Hickory Hills Park

Historic Visits at Hickory Hills Park

Large Mound
3 Mounds
A group of Native American Indians known as the Woodland Indians once called this area home.Over 200 years ago they lived along the banks of the Squaw Creek. they shaped tools from chert, molded pottery from clay mixed with grit, hunted the abundant game and gathered food from the land. There is a large conical-shaped burial mound located toward the north end of the park. It is believed that when people of high status in the tribal unit died, their bodies were placed on ridge tops above the riverside campsites and large earthen mounds were constructed over them. While the bones have long since decayed, the mound still tells us that the spot was recognized as a sacred place many years ago.

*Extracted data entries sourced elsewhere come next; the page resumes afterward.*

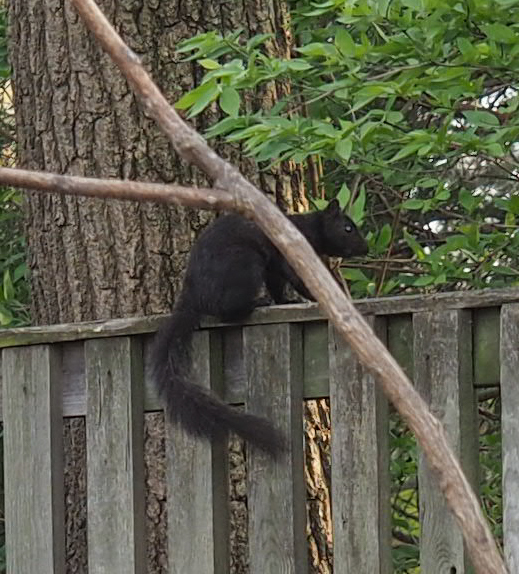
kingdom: Animalia
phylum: Chordata
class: Mammalia
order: Rodentia
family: Sciuridae
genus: Sciurus
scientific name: Sciurus carolinensis
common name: Eastern gray squirrel
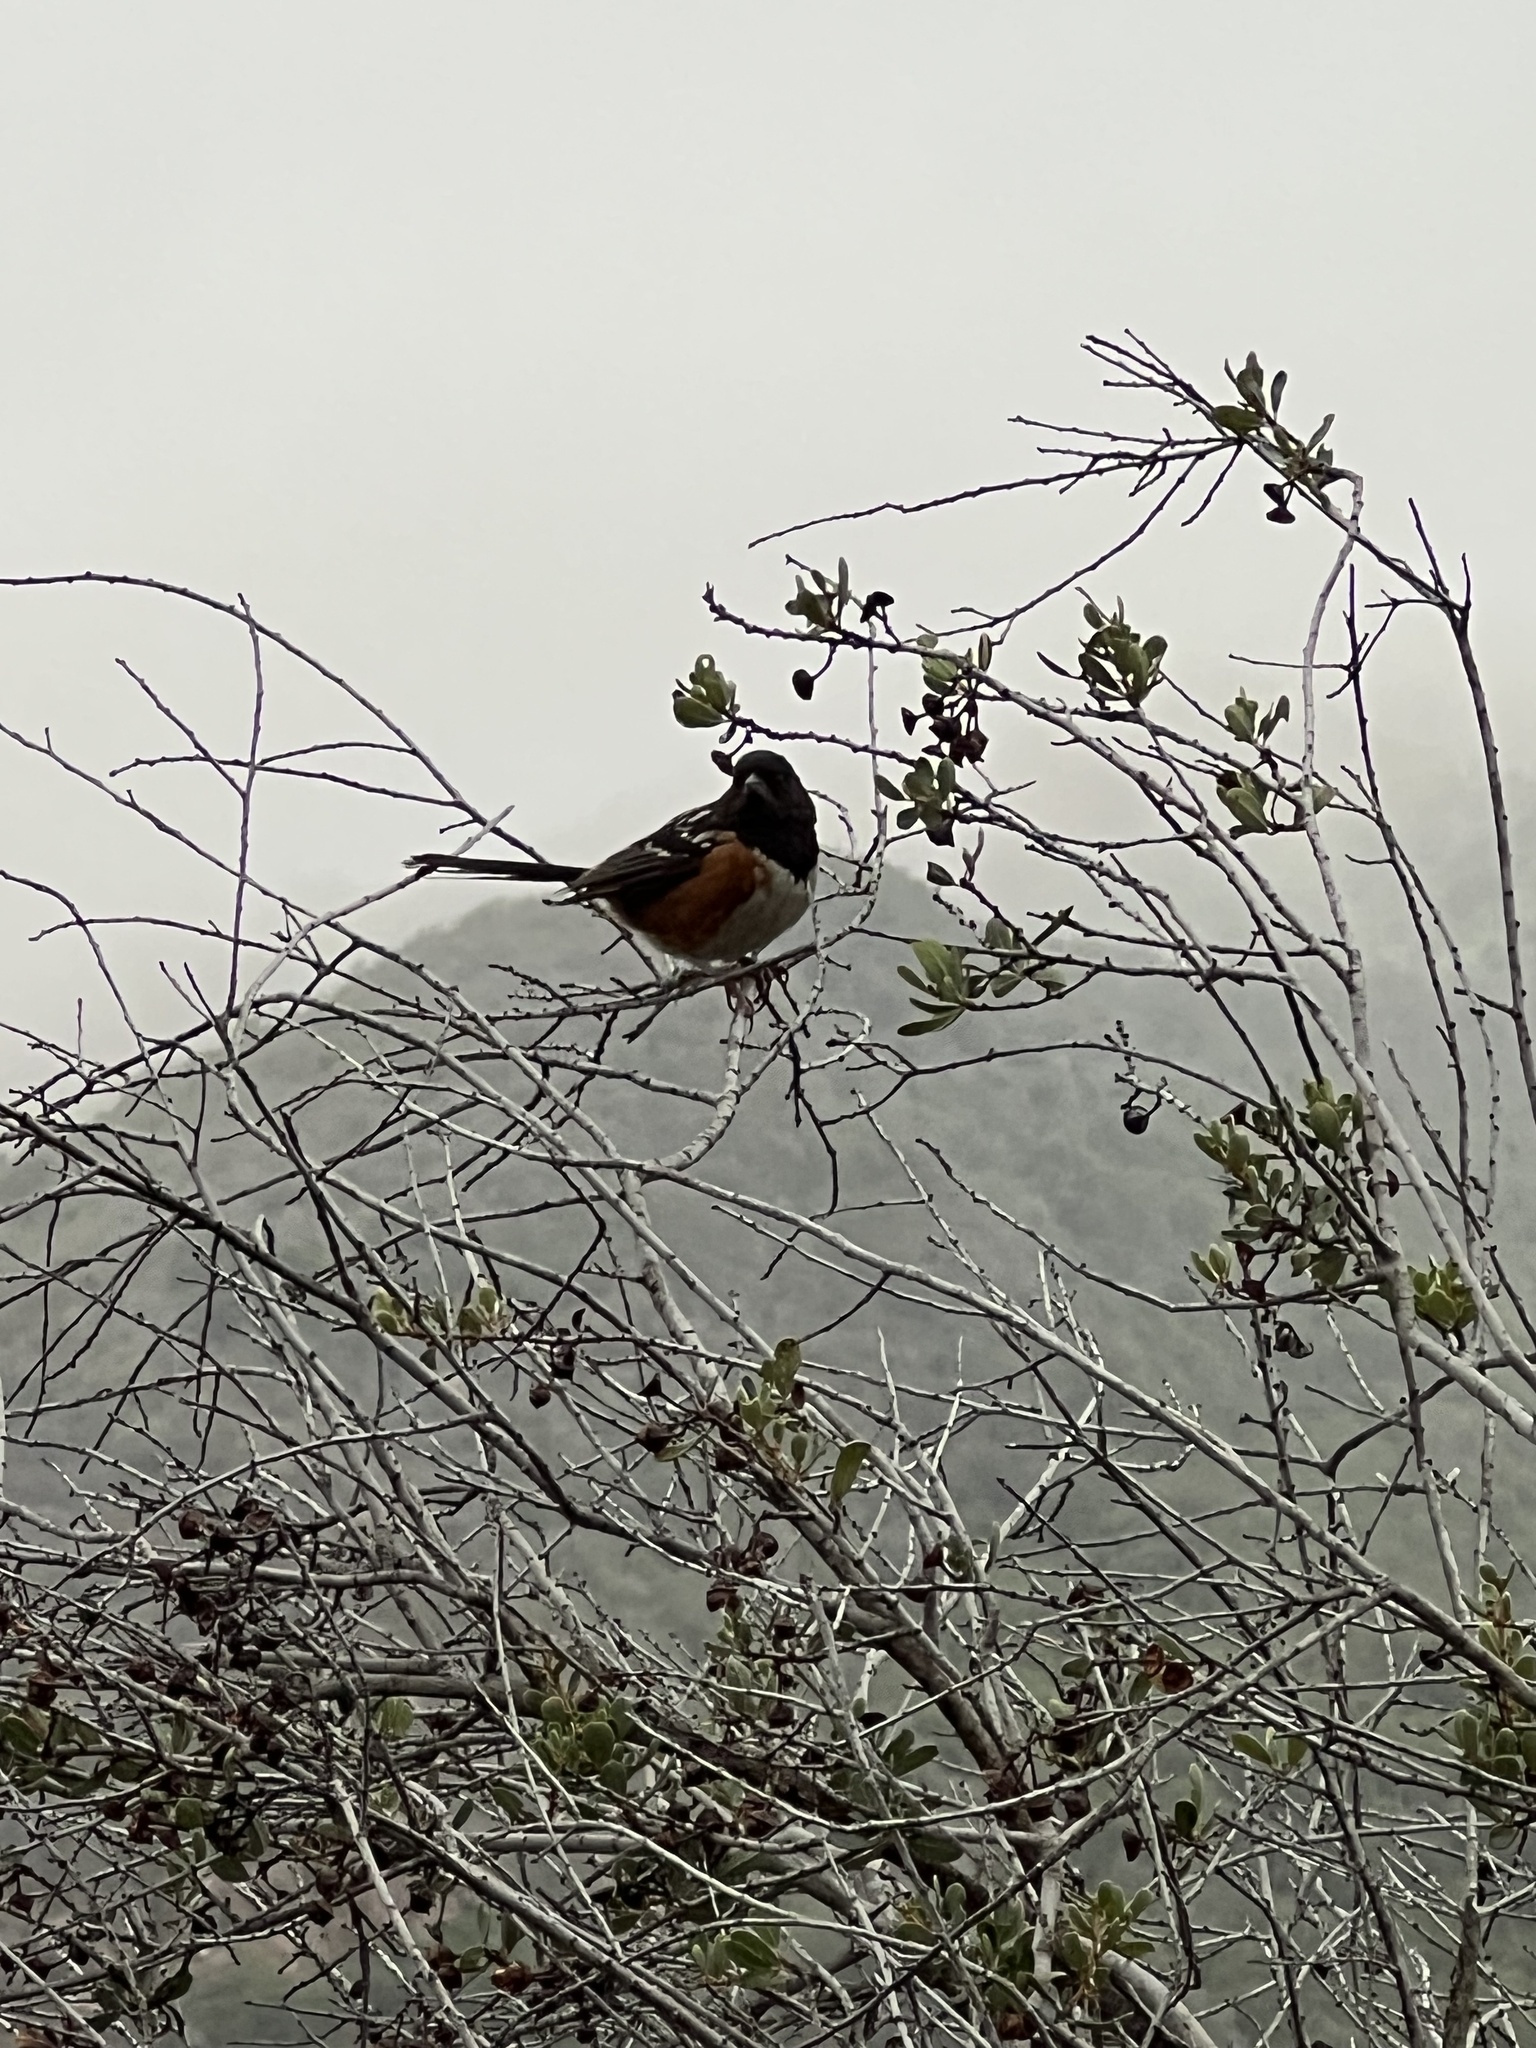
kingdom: Animalia
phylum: Chordata
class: Aves
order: Passeriformes
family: Passerellidae
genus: Pipilo
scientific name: Pipilo maculatus
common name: Spotted towhee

In the early 1900’s, the area that is now the picnic grounds was then an active farmstead. The old wooden barn that housed the family’s livestock still stands and helps us explain the farming practices of yesteryear. There are three sections to the foundation of the home that once stood. One part was stone, another brick and yet another poured concrete telling us there were three additions to the house. There is also a root cellar that served as the family’s storm shelter and food storage area. Just west of the farmstead is the remnants of the old stagecoach road that once connected Osceola to Indianola. It angled right past the house and barn. The Warren County Conservation Board purchased Hickory Hills in December of 1976 and has maintained it ever since.